┌─ Exercise data

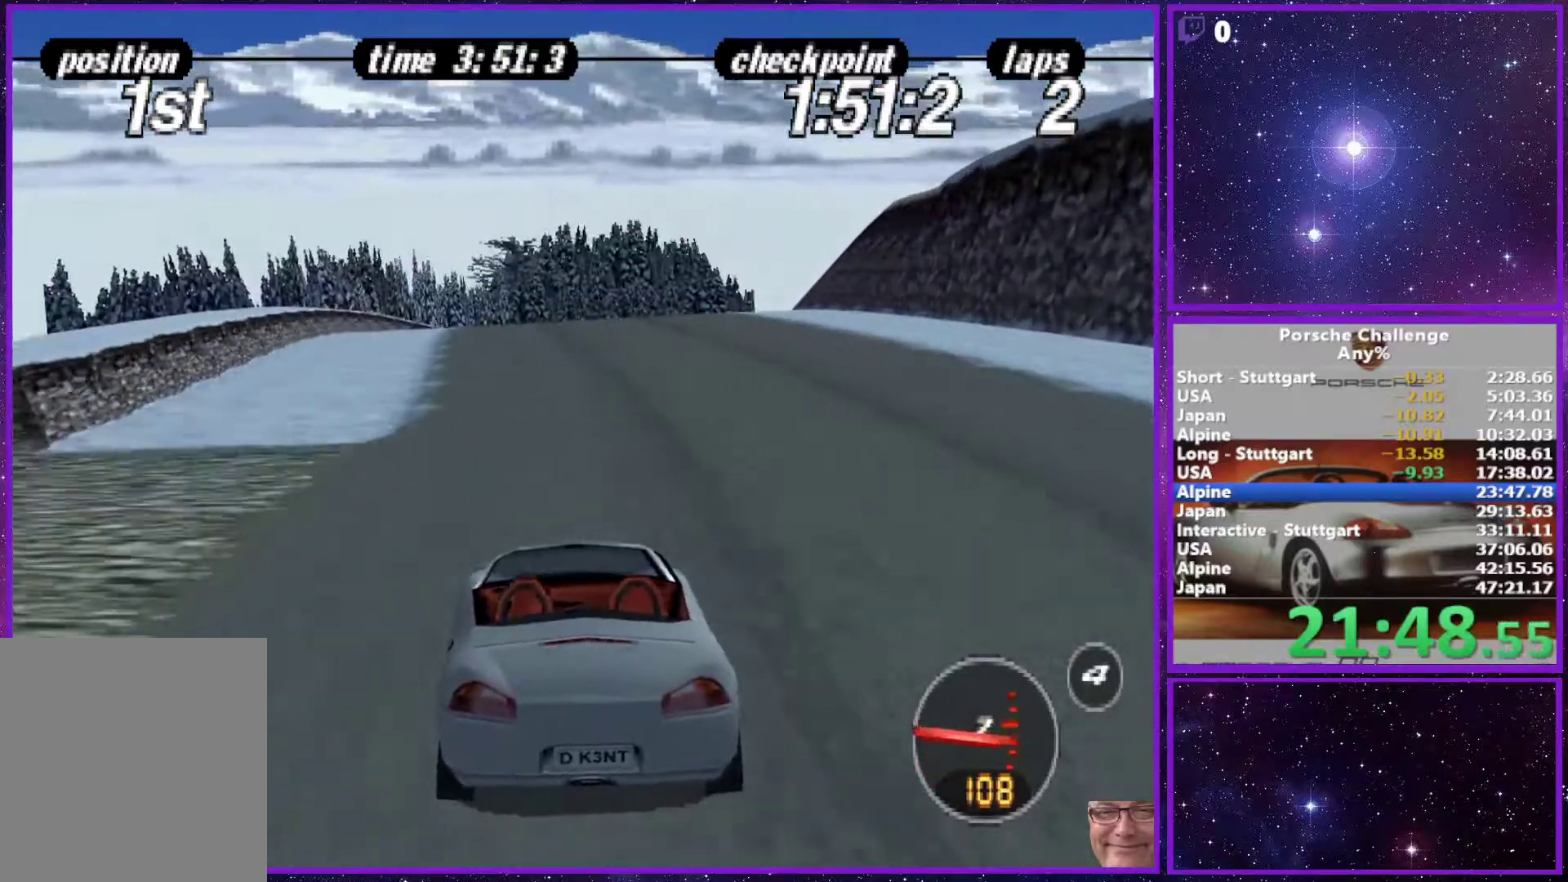
{"dt_ms": 500, "buttons": [], "left_stick": "center", "right_stick": "center", "events": [[67, "R1", "down"], [217, "R1", "up"]]}
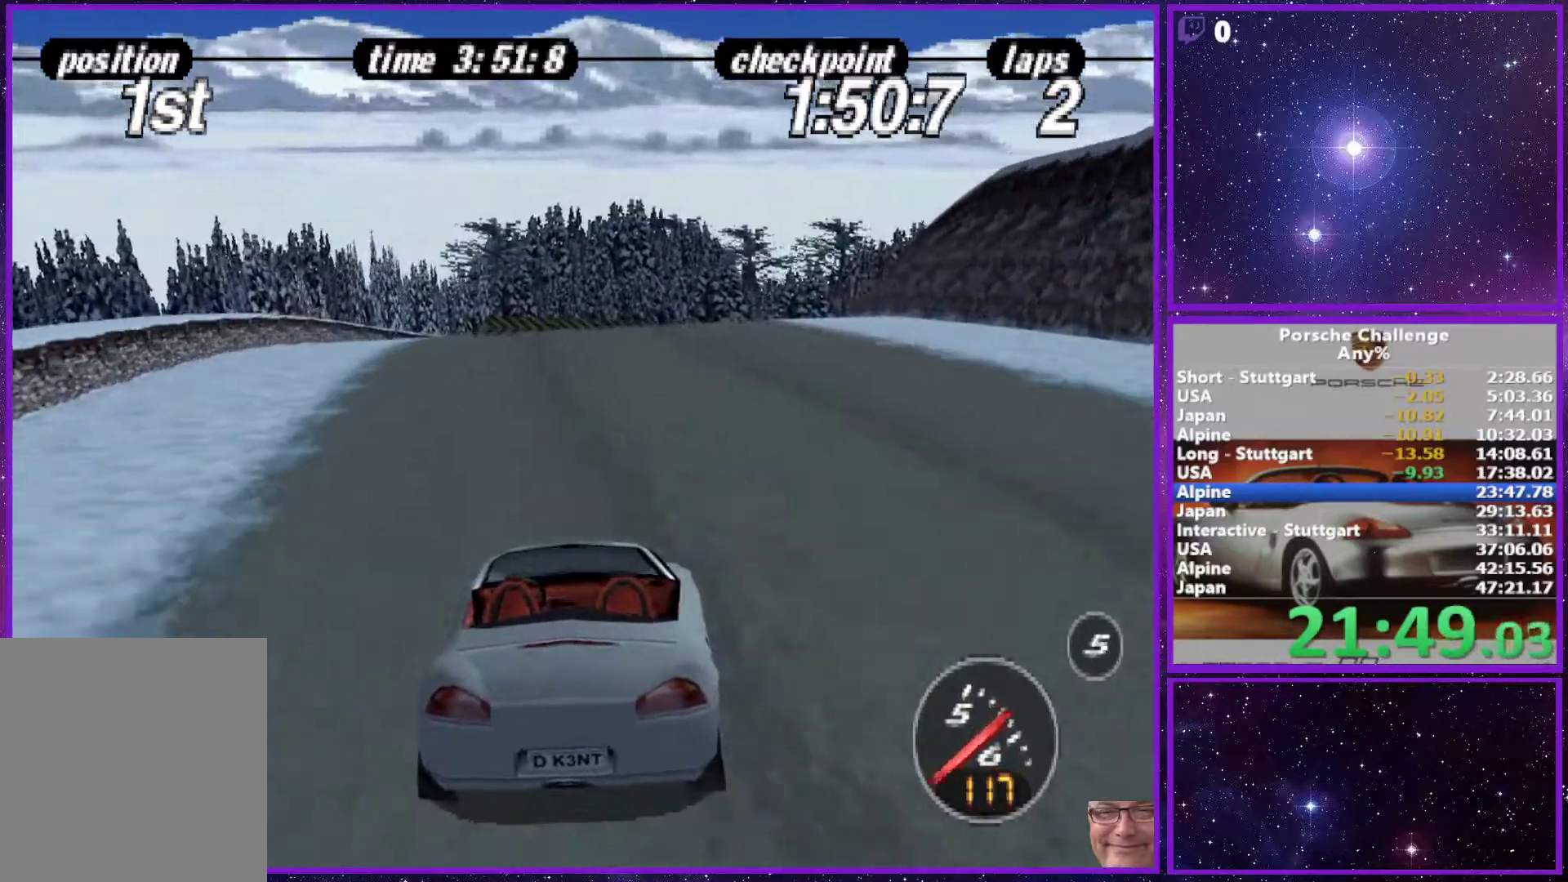
{"dt_ms": 500, "buttons": [], "left_stick": "right", "right_stick": "center", "events": [[467, "left_stick", "right"]]}
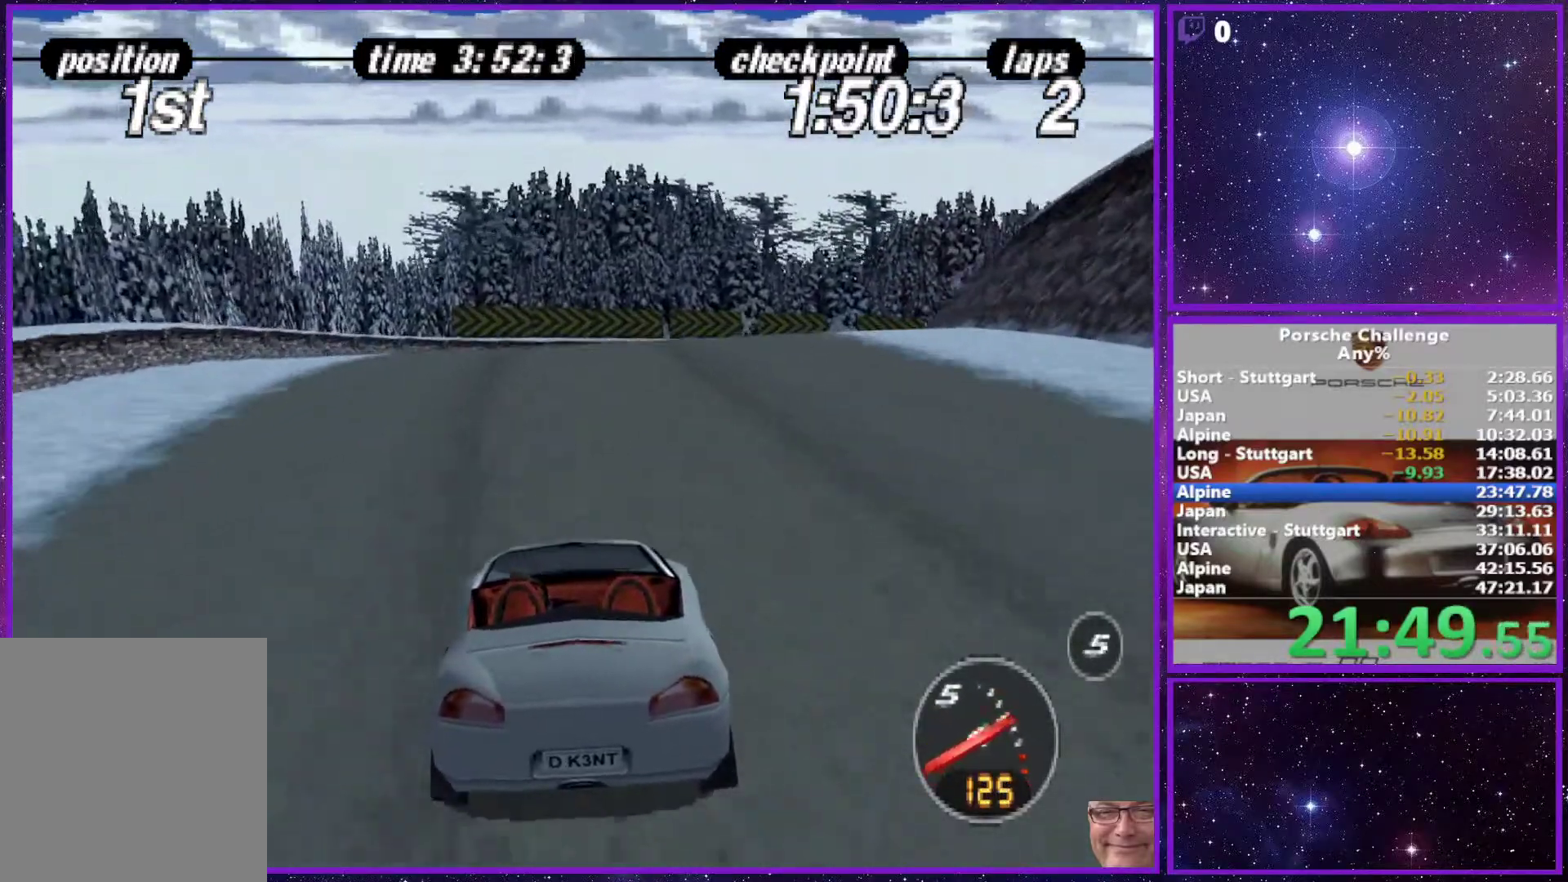
{"dt_ms": 500, "buttons": [], "left_stick": "right", "right_stick": "center", "events": [[367, "left_stick", "center"], [467, "left_stick", "right"]]}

└─

**Work required:**
Repeat the material above exactly. Leave every picture out of it.

**Reply:**
{"dt_ms": 500, "buttons": [], "left_stick": "center", "right_stick": "center", "events": [[67, "R1", "down"], [217, "R1", "up"]]}
{"dt_ms": 500, "buttons": [], "left_stick": "right", "right_stick": "center", "events": [[467, "left_stick", "right"]]}
{"dt_ms": 500, "buttons": [], "left_stick": "right", "right_stick": "center", "events": [[367, "left_stick", "center"], [467, "left_stick", "right"]]}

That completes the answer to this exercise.